Stage What Happened Symptoms
Early Stage Microvessel walls thin out, beginning to leak blood Black spots or floaters occasionally appear in the field of vision
Middle Stage Exudates accumulate in the macula (the place of sharpest vision) Distorted or blurred vision
Late Stage The body tries to grow new vessels to replace them, but the new vessels are more fragile, leading to massive bleeding Severe vision loss or even blindness

Diabetes is the leading cause of acquired blindness in adults.

Kidneys: Diabetic Nephropathy

There are millions of glomeruli in the kidneys, each of which is a filter made of tangled microvessels. Their job is to filter waste out of the blood while retaining useful proteins.

When microvessels are destroyed by high blood sugar, the filters start to leak:

Stage State of the Filter Indicators
Early Stage Small holes appear in the filter Microalbuminuria appears in the urine (not always detected by general health checks)
Middle Stage Holes grow larger and larger Large amounts of protein leak out, and the body starts to experience edema
Late Stage The filter is almost useless Kidney failure occurs, requiring dialysis

The majority of dialysis patients are caused by diabetes.

Damaged Large Blood Vessels: Heart and Brain Suffer

If microvascular disease is a “chronic depletion,” macrovascular disease is a “fatal blow.”

Why is Cardiovascular Risk Particularly High for Diabetic Patients?

High blood sugar accelerates atherosclerosis. Simply put, fat, cholesterol, and calcium constantly accumulate on the inner lining of blood vessel walls, forming gruel-like plaques.

The rate of arteriosclerosis in diabetic patients is 2 to 4 times faster than in average people.

Complication Probability Severity
Myocardial Infarction The risk for diabetic patients is 2 to 3 times that of ordinary people Cardiac blood vessels are suddenly blocked by plaques
Stroke Risk increases by 1.5 to 2 times Cerebral blood vessels are blocked or ruptured
Peripheral Arterial Occlusion Risk increases by more than 4 times Insufficient blood flow to lower limbs, requiring amputation in severe cases

About 50 to 80% of diabetic patients eventually die from cardiovascular disease, which is the biggest killer of diabetes.

Not Just Blood Vessels: Nerves Also Suffer

Nerves require blood vessels to supply nutrients to function properly. When microvessels are destroyed, nerves gradually degenerate due to long-term “starvation.”

This is diabetic peripheral neuropathy.

Common Symptoms

Symptom Description
Numbness and tingling in hands and feet Like being pricked by needles, or feeling like wearing thick gloves
Dull sensations Stepping on a nail but not feeling pain
Non-healing wounds No feeling of injury + poor blood circulation = wounds decay without knowing

The Most Dreaded Result: Diabetic Foot

Because pain cannot be felt, small wounds on the feet may be ignored.

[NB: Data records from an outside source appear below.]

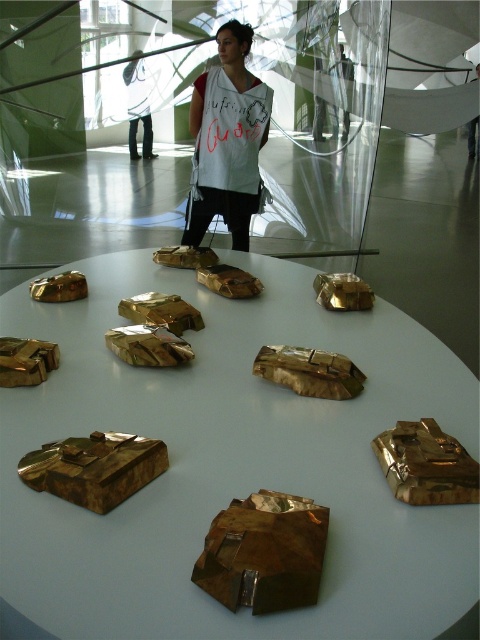
Does gold metallic objects at center have a greater width compared to gold metallic sculpture at center?

Yes.

Where is `gold metallic objects at center`? The height and width of the screenshot is (640, 480). gold metallic objects at center is located at coordinates (231, 461).

Is point (391, 378) in front of point (259, 604)?

No.

At what (x,y) coordinates should I click in order to perform the action: click on gold metallic objects at center. Please return your answer as a coordinate pair (x, y). The image size is (480, 640). Looking at the image, I should click on (231, 461).

Is gold metallic objects at center above gold metallic sculpture at lower left?

Indeed, gold metallic objects at center is positioned over gold metallic sculpture at lower left.

Between gold metallic objects at center and gold metallic sculpture at lower left, which one is positioned lower?

gold metallic sculpture at lower left is lower down.

Between point (7, 532) and point (137, 440), which one is positioned in front?

Positioned in front is point (7, 532).

Identify the location of gold metallic objects at center. The height and width of the screenshot is (640, 480). (231, 461).

Does gold metallic sculpture at center appear under white paper at center?

Indeed, gold metallic sculpture at center is positioned under white paper at center.

Is gold metallic sculpture at center to the right of white paper at center from the viewer's perspective?

Correct, you'll find gold metallic sculpture at center to the right of white paper at center.

The image size is (480, 640). In order to click on gold metallic sculpture at center in this screenshot , I will do `click(264, 552)`.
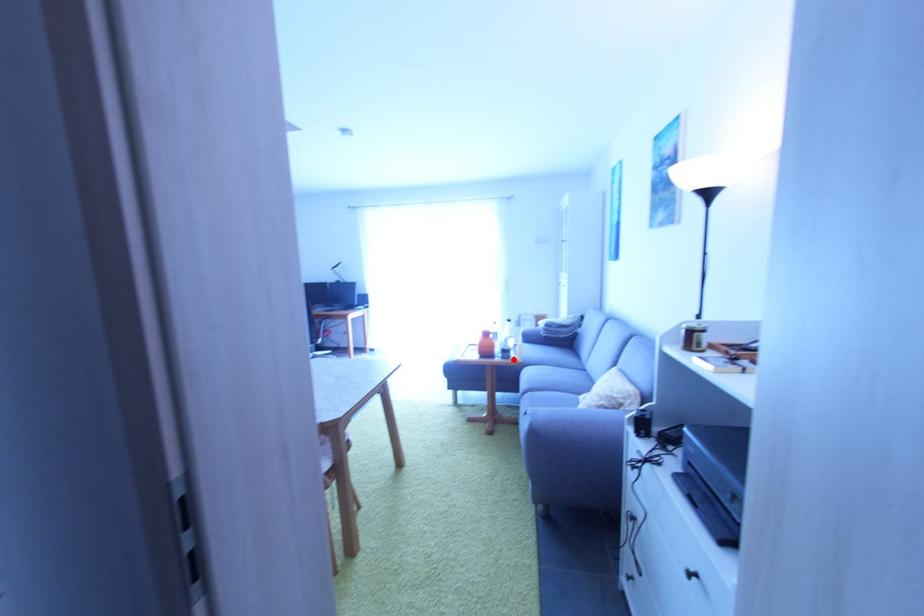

Combined with poor blood circulation, wounds cannot heal and infections begin.

If the infection spreads to the bone, it may eventually require amputation.

Controlling Blood Sugar is Protecting Blood Vessels Throughout the Body

The good news is that all of these complications can be prevented or delayed by controlling blood sugar.

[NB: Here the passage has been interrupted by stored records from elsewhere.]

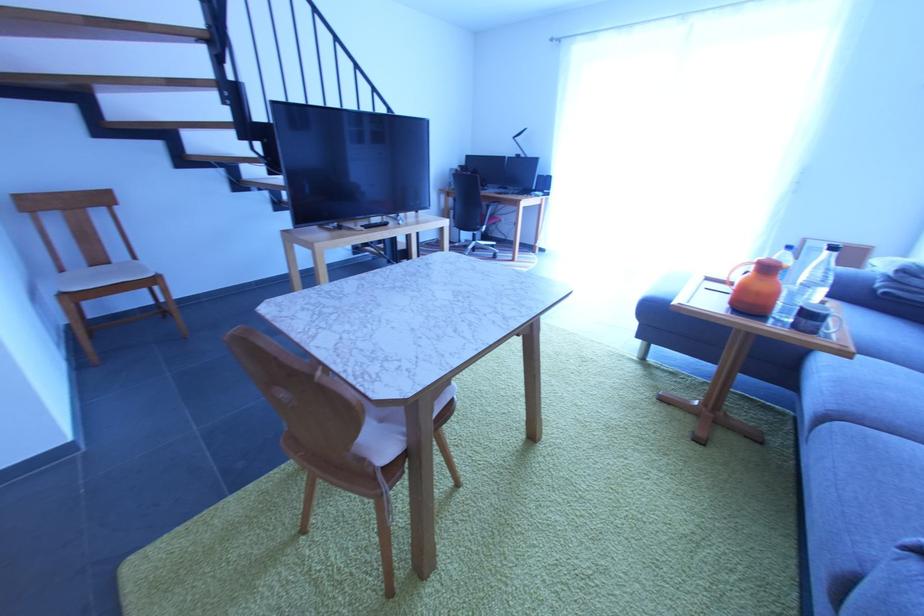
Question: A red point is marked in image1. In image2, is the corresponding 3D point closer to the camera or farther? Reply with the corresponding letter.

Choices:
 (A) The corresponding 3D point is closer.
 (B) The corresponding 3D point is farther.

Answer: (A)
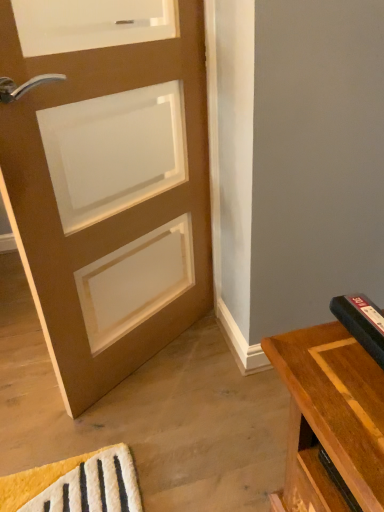
Describe the element at coordinates (108, 180) in the screenshot. I see `matte brown door at left` at that location.

In order to click on matte brown door at left in this screenshot , I will do `click(108, 180)`.

What is the approximate height of matte brown door at left?

matte brown door at left is 3.93 feet tall.

At what (x,y) coordinates should I click in order to perform the action: click on matte brown door at left. Please return your answer as a coordinate pair (x, y). Looking at the image, I should click on (108, 180).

The essence of controlling blood sugar is to prevent your blood vessels from continuing to soak in sugar water.

Indicator Target Value Meaning
Glycated hemoglobin (HbA1c) < 7% Reflects average blood sugar over the past 2 to 3 months
Fasting blood sugar 80 to 130 mg/dL Basal blood sugar upon waking up in the morning
Postprandial blood sugar < 180 mg/dL 2 hours after eating

Controlling blood sugar is never just for making the health check report look good, but to protect your blood vessels and organs throughout your body from collapse.

If blood vessels do not deteriorate, these terrible chain reactions will not start at all.